### [DATA FOR REVIEW]

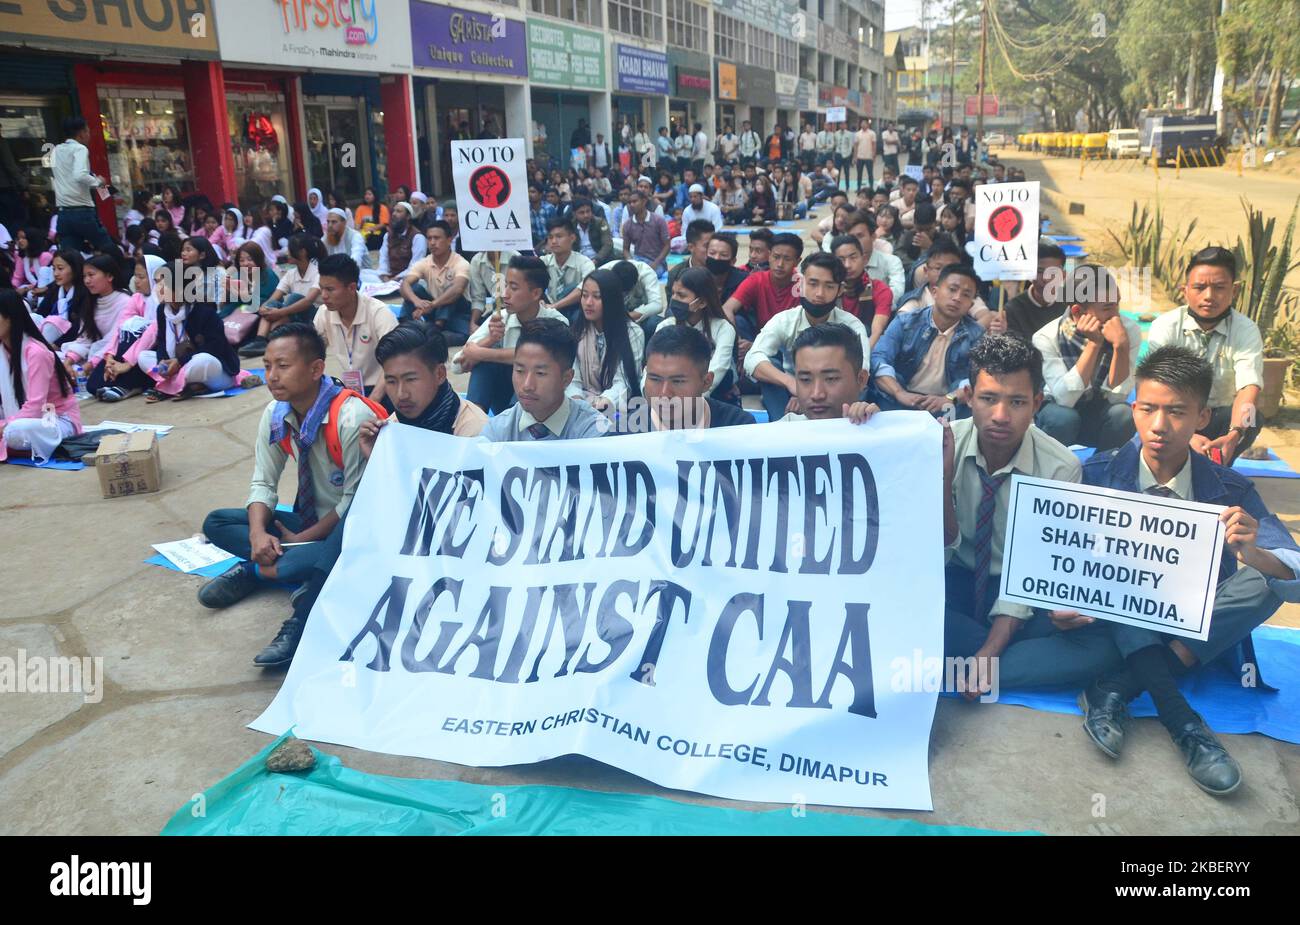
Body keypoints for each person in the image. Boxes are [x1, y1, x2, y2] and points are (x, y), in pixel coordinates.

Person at [1075, 346, 1300, 795]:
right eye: (1147, 409)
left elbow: (1294, 576)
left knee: (1269, 579)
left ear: (1202, 417)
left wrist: (1253, 552)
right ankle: (1181, 719)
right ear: (1133, 408)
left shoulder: (1229, 487)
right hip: (1116, 621)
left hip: (1193, 626)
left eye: (1176, 412)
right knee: (1118, 572)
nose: (1159, 426)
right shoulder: (1095, 474)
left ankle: (1118, 686)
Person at [250, 323, 490, 668]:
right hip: (398, 538)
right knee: (347, 527)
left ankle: (284, 581)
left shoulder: (471, 428)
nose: (400, 393)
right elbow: (384, 501)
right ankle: (303, 618)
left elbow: (458, 515)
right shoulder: (392, 426)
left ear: (439, 374)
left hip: (449, 549)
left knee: (335, 543)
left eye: (410, 379)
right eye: (391, 381)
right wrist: (374, 458)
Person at [198, 323, 382, 610]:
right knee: (216, 522)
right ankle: (295, 567)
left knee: (344, 554)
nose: (271, 377)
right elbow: (263, 482)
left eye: (283, 366)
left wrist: (300, 539)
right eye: (267, 366)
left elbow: (352, 503)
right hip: (308, 522)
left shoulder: (351, 417)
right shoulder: (277, 413)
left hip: (350, 530)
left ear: (316, 369)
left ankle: (257, 571)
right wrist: (258, 534)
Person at [942, 333, 1083, 699]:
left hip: (1014, 589)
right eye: (988, 399)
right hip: (953, 579)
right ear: (968, 397)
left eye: (1017, 402)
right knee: (902, 611)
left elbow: (1032, 571)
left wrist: (989, 652)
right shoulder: (941, 445)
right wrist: (941, 480)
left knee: (1097, 637)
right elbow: (930, 554)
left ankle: (968, 662)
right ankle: (1010, 665)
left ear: (1037, 403)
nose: (1001, 416)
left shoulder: (1060, 468)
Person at [1145, 246, 1263, 462]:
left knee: (1254, 417)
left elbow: (1249, 386)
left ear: (1234, 291)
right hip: (1172, 416)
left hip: (1219, 420)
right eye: (1199, 287)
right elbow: (1158, 389)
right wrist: (1186, 435)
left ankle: (1220, 462)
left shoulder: (1246, 329)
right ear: (1185, 290)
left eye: (1219, 287)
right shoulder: (1166, 326)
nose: (1209, 296)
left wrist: (1234, 434)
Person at [745, 252, 871, 421]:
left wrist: (810, 392)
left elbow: (862, 368)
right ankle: (779, 427)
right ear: (800, 283)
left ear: (840, 290)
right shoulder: (785, 320)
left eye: (829, 286)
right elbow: (752, 358)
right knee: (770, 367)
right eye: (813, 284)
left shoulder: (852, 325)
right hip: (792, 390)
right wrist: (792, 384)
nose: (819, 293)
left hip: (833, 394)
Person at [1033, 264, 1140, 450]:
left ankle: (1105, 468)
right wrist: (1094, 344)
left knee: (1124, 414)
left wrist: (1121, 347)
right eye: (1107, 308)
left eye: (1117, 305)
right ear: (1078, 312)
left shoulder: (1127, 331)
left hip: (1100, 411)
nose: (1116, 315)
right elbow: (1064, 399)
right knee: (1064, 418)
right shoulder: (1047, 337)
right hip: (1059, 413)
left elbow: (1117, 397)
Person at [454, 254, 569, 413]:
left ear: (536, 294)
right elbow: (458, 363)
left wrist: (481, 353)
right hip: (504, 398)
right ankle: (476, 417)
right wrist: (489, 340)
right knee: (485, 365)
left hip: (538, 404)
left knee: (527, 368)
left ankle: (516, 423)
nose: (504, 294)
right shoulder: (501, 318)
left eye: (513, 288)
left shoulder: (556, 321)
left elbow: (536, 359)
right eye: (505, 285)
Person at [869, 263, 986, 418]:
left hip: (948, 404)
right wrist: (899, 393)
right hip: (903, 398)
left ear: (970, 304)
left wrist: (949, 398)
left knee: (973, 401)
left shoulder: (976, 334)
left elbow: (981, 376)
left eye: (966, 294)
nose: (957, 298)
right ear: (935, 292)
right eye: (952, 289)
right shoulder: (905, 322)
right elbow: (879, 358)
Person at [120, 260, 245, 402]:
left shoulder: (203, 311)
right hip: (176, 368)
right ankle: (185, 385)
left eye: (163, 284)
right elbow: (162, 341)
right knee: (143, 357)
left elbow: (214, 348)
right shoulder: (162, 310)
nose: (158, 289)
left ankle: (172, 387)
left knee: (202, 360)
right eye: (157, 283)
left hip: (215, 373)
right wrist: (163, 361)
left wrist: (179, 362)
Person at [481, 318, 606, 442]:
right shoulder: (496, 433)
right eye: (520, 371)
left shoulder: (593, 433)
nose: (527, 385)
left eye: (540, 373)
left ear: (566, 378)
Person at [623, 324, 755, 432]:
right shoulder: (621, 437)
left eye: (678, 381)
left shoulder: (739, 428)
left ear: (706, 382)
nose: (664, 393)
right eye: (655, 379)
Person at [0, 291, 82, 463]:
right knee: (11, 429)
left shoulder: (36, 352)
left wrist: (4, 426)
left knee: (15, 431)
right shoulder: (2, 350)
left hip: (54, 418)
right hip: (20, 417)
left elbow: (36, 406)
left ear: (11, 318)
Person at [311, 253, 399, 405]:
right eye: (321, 288)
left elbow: (395, 361)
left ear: (352, 287)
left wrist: (373, 401)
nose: (323, 296)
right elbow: (311, 355)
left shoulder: (379, 313)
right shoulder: (323, 313)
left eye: (330, 289)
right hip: (350, 388)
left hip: (384, 386)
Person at [567, 268, 644, 412]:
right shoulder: (577, 331)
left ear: (612, 299)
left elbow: (624, 381)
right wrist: (578, 400)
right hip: (581, 404)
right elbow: (572, 378)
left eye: (597, 297)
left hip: (617, 406)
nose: (588, 303)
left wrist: (604, 402)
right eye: (584, 295)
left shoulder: (632, 332)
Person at [723, 231, 803, 365]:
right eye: (776, 257)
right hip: (758, 340)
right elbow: (727, 308)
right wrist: (738, 342)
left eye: (787, 259)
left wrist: (755, 346)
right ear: (769, 255)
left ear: (797, 261)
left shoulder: (803, 285)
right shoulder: (757, 280)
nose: (780, 264)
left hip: (789, 348)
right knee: (738, 321)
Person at [239, 233, 323, 358]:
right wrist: (265, 307)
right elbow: (274, 297)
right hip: (291, 317)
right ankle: (260, 340)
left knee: (294, 298)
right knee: (272, 304)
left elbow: (308, 301)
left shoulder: (318, 272)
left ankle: (270, 338)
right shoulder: (291, 274)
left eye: (290, 250)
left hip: (313, 318)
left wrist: (280, 312)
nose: (287, 253)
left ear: (302, 252)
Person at [658, 267, 737, 399]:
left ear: (702, 302)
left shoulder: (723, 328)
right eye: (673, 293)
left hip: (709, 391)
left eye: (681, 295)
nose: (674, 299)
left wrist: (691, 396)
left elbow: (718, 367)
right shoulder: (666, 326)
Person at [401, 221, 472, 342]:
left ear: (449, 240)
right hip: (433, 311)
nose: (432, 243)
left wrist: (431, 305)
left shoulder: (461, 263)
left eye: (437, 238)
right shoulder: (425, 262)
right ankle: (405, 325)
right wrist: (417, 301)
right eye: (429, 238)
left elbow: (458, 289)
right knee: (414, 289)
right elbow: (404, 285)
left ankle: (436, 329)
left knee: (451, 289)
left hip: (458, 311)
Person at [60, 253, 131, 375]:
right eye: (84, 276)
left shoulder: (125, 302)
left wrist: (87, 366)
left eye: (91, 275)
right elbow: (85, 339)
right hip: (92, 354)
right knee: (54, 359)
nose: (87, 281)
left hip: (112, 356)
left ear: (109, 276)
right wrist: (68, 363)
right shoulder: (91, 302)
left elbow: (114, 340)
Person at [51, 117, 114, 254]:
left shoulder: (56, 150)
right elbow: (79, 175)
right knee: (108, 249)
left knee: (70, 257)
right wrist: (98, 182)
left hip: (63, 213)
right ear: (81, 133)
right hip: (82, 211)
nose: (89, 135)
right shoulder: (80, 149)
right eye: (88, 131)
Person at [831, 234, 893, 346]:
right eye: (841, 260)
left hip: (868, 346)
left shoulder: (880, 289)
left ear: (864, 259)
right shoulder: (829, 289)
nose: (847, 265)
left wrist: (863, 359)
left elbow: (876, 332)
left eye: (853, 258)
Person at [1004, 242, 1068, 338]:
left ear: (1063, 275)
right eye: (1039, 271)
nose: (1046, 278)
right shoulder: (1013, 308)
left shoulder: (1072, 304)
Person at [844, 210, 905, 303]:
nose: (855, 241)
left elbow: (897, 293)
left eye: (860, 236)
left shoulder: (892, 261)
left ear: (873, 236)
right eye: (851, 237)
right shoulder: (841, 263)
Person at [541, 216, 596, 320]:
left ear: (572, 238)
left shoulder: (585, 263)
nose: (553, 241)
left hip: (575, 310)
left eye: (559, 236)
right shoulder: (544, 262)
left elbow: (584, 289)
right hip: (548, 309)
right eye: (550, 237)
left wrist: (555, 306)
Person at [34, 250, 90, 347]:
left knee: (55, 322)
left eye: (60, 268)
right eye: (54, 269)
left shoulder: (84, 292)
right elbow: (41, 313)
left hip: (71, 341)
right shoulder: (55, 289)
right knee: (33, 317)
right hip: (49, 336)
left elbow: (78, 326)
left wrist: (56, 345)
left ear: (75, 268)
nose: (56, 274)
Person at [620, 189, 671, 273]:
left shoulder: (658, 220)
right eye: (630, 202)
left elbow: (667, 246)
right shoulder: (627, 225)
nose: (632, 205)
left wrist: (656, 263)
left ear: (644, 201)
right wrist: (632, 262)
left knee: (649, 275)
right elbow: (625, 249)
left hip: (656, 261)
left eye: (635, 201)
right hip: (638, 260)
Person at [376, 201, 425, 281]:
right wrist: (385, 277)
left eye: (398, 211)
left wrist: (395, 279)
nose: (394, 214)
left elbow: (415, 266)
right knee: (364, 274)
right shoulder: (388, 236)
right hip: (389, 277)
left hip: (407, 278)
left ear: (408, 216)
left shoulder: (418, 237)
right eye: (393, 211)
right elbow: (383, 259)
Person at [666, 219, 714, 293]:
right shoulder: (676, 274)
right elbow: (672, 303)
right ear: (691, 247)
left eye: (713, 244)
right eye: (707, 245)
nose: (712, 250)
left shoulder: (720, 269)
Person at [572, 198, 613, 265]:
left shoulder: (600, 223)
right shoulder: (571, 226)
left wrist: (595, 260)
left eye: (588, 211)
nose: (586, 215)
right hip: (579, 263)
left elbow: (607, 244)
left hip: (599, 261)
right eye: (581, 212)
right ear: (574, 214)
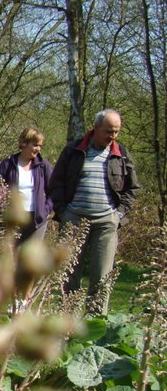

### [ACTIVITY]
Please transcribe exactly the lines from the start of the records through the line containing "left shoulder: (1229, 487)", leaving the pictures out.

### [ANSWER]
Body keypoints for each person in the image. Boxes are [x1, y1, x2, y2] and points are (x, y), in pixel coordinates.

Person at [1075, 346, 1300, 795]:
right eye: (1147, 409)
left elbow: (1294, 576)
left knee: (1269, 579)
left ear: (1202, 417)
left wrist: (1253, 552)
right ankle: (1181, 719)
right ear: (1133, 408)
left shoulder: (1229, 487)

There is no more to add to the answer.